The number of mortgages approved for house purchase dived by 23% during June to hit a new record low, figures showed today.

Just 21,118 loans were approved for people buying a property during the month, 66.9% fewer than in June last year and the lowest figure since the British Bankers' Association began collecting the data in 1997.

The amount advanced by lenders also continued to fall during the month, with net lending, which strips out redemptions and repayments, dropping to just £3.85 billion, its lowest level since December 2001.

BBA director of statistics David Dooks said: "Another record low number of mortgages approved by the banks for house purchase means that the whole market is likely to be at its least active since the early 1990s."

The mortgage market is coming under dual pressures from the housing market downturn and the problems caused by the credit crunch.

Falling house prices are causing people to put plans to move on hold, while those who do still want to go ahead with a purchase are struggling to raise the finance they need.

But loans approved for people remortgaging held up better during the month, with 59,637 mortgages approved for homeowners switching to a better deal, accounting for a record 55% of all approvals.

The figure was also only slightly down on the 62,637 approvals for remortgaging in May, although it was still 13% below June 2007's level.

The value or mortgages approved for people moving continued its downward trend, falling for the fifth month in a row to just £3.3 billion in June, the lowest level since January 1999 and 66% below the value of pipeline business 12 months earlier.

Credit card borrowing remained subdued during June, with £7.3 billion spent on plastic, in line with the recent trend. Consumers also repaid more than they spent, continuing the pattern seen during the past two years.

But despite repaying £7.6 billion during the month, once interest and charges were taken into account, credit card lending still rose by GBP186 million.

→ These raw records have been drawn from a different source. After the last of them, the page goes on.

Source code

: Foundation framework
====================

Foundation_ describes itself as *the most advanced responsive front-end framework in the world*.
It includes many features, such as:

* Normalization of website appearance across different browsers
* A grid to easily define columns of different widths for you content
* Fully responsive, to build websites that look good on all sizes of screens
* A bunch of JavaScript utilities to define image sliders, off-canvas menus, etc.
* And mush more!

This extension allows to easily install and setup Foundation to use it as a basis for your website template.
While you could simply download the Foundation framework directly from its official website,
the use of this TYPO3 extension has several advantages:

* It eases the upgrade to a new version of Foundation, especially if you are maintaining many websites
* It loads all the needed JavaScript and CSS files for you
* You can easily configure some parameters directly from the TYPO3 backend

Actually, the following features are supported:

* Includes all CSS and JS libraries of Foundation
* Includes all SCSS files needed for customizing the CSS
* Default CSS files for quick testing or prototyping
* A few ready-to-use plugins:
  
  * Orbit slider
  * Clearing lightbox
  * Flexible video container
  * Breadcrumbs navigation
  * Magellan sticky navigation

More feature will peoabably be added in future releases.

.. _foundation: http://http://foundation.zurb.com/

This was down on the jump of £495 million seen during the previous month.

People borrowed £2.37 billion through personal loans during the month and around £200 million through overdrafts.

Once repayments were taken into account, outstanding debt in this area rose by just £76 million - less than half of the average rise of £200 million seen during the past six months.

Simon Rubinsohn, chief economist at the Royal Institution of Chartered Surveyors, said: "The continuing lack of availability of mortgage finance is proving a major drag on the level of property transactions and is increasingly being felt in the real economy."

Howard Archer, chief UK and European economist at Global Insight, said:
"The BBA data graphically highlights that housing market activity continues to be throttled by stretched affordability and tight lending conditions.

"Meanwhile, it seems unlikely that the Bank of England will cut interest rates, in the near term at least.

"Indeed, it is very possible that the Bank of England's next move could be to raise interest rates, which would clearly be very bad news for the housing market."